Когда муж ушел, миссис Роуэн взяла свое вязание и постояла мгновение у северного окна, глядя вверх на город с далеким выражением притупленного ожидания, как будто у нее вошло в привычку ждать помощи, которая никогда не приходила. Затем она тяжело вздохнула — это тоже было привычкой — и, вернувшись в кресло, начала вязать и раскачиваться, позволяя своему разуму, точнее тому, что от него осталось, бессмысленно и жалко качаться туда-сюда под звук тикающих часов. «О боже! О боже!» — вот что всегда говорило тиканье этой бедной душе. Пока она сидела, послеполуденное солнце, опускаясь все ниже, подползло к ее ногам, взобралось на колени, добралось до вязания и побежало маленькими яркими вспышками вдоль спиц, рассыпаясь искрами на концах, так что казалось, будто она вяжет солнечный свет.

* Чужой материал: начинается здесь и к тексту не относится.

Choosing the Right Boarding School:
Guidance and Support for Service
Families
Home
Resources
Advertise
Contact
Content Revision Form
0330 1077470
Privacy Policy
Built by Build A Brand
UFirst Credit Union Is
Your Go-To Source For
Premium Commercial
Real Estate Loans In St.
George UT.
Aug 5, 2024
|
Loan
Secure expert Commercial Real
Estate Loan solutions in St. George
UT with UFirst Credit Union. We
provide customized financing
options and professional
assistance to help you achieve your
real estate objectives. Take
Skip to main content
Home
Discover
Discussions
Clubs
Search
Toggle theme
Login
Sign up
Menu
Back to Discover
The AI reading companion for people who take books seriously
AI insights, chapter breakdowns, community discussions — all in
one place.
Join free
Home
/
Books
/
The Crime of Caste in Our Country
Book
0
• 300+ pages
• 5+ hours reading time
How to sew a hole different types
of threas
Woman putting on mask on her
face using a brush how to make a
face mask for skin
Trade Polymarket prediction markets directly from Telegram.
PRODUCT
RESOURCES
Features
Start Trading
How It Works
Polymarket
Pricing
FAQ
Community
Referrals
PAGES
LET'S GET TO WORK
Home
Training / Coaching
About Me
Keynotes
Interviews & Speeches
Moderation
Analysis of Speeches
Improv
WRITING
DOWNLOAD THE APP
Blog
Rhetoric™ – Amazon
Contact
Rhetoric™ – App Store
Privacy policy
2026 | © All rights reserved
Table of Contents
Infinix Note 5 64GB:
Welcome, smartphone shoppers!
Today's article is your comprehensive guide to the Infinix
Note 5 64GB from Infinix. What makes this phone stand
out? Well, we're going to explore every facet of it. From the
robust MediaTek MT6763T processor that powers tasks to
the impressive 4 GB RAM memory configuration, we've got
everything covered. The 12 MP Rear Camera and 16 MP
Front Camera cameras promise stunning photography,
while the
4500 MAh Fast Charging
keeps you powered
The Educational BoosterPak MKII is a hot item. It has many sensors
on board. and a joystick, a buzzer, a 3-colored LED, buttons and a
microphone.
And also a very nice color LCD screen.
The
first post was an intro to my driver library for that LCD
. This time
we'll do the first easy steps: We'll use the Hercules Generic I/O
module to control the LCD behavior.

Эта женщина была тем, что осталось в сорок лет от хорошенькой льняноволосой девушки восемнадцати лет, которая когда-то пленила красавца Дика Роуэна, ибо он был красавцем. Она стала увядшей тряпкой, женщиной без надежды и духа, из которой вся краска и жизнь были вымыты горьким дождем слез. Розовые щеки поблекли, и остался лишь призрак той ямочки, которая когда-то, казалось, придавала смысл ее улыбкам. Кудрявые волосы стали сухими и редкими и выглядели хронически неухоженными. Серо-голубые глаза были тусклыми и тяжелыми, зубы почти все выпали. Милые, щебечущие манеры, которые были так пленительны, пока молодость прикрывала их глупость — о! куда они делись? Она была слабой, сломленной, нерадивой женщиной, и муж ненавидел ее. Он чувствовал себя обиженным и обманутым ею. Он был разочарован больше, чем Иксион, ибо в этом облаке никогда даже не было богини. Если бы она иногда давала ему отпор, когда он вел себя как скотина, и презирала его за это, он бы относился к ней лучше; но она съеживалась, дрожала, заставляла его чувствовать себя в десять раз большей скотиной, чем она осмеливалась его назвать, и при этом не давала ему повода для негодования. «Нежная, говоришь?» — вскричал он однажды в ярости. — «Нет! Она слабая и рабская. Человек не может быть нежным, если он не может быть чем-то еще».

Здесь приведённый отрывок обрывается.